[RECORDS SUPPLIED]

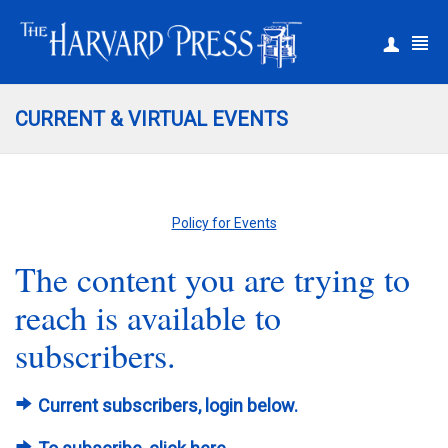
|
Register
Login
CURRENT & VIRTUAL EVENTS
Policy for Events
The content you are trying to
reach is available to
subscribers.
Current subscribers, login below.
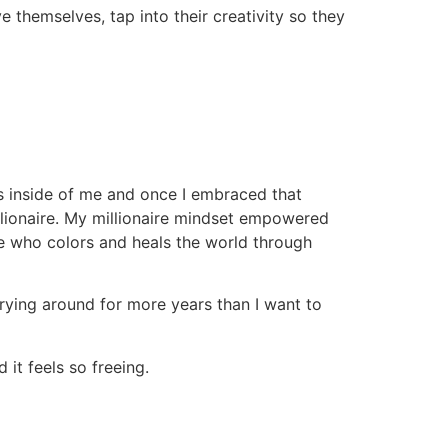
themselves, tap into their creativity so they
s inside of me and once I embraced that
illionaire. My millionaire mindset empowered
re who colors and heals the world through
rrying around for more years than I want to
it feels so freeing.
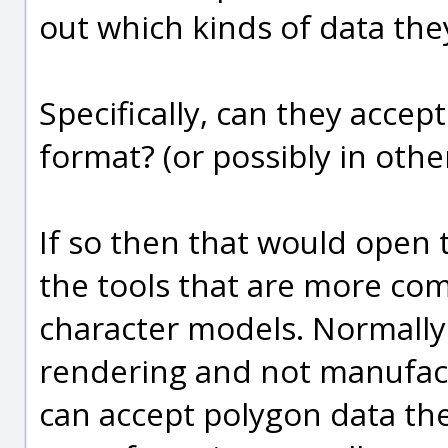
out which kinds of data the
Specifically, can they acce
format? (or possibly in oth
If so then that would open 
the tools that are more co
character models. Normally 
rendering and not manufact
can accept polygon data th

[/RECORDS SUPPLIED]

_EXERCISE DIRECTIONS:_
Check the data for lines with "they" and give only their number.

_ANSWER TO THIS PROBLEM:_
2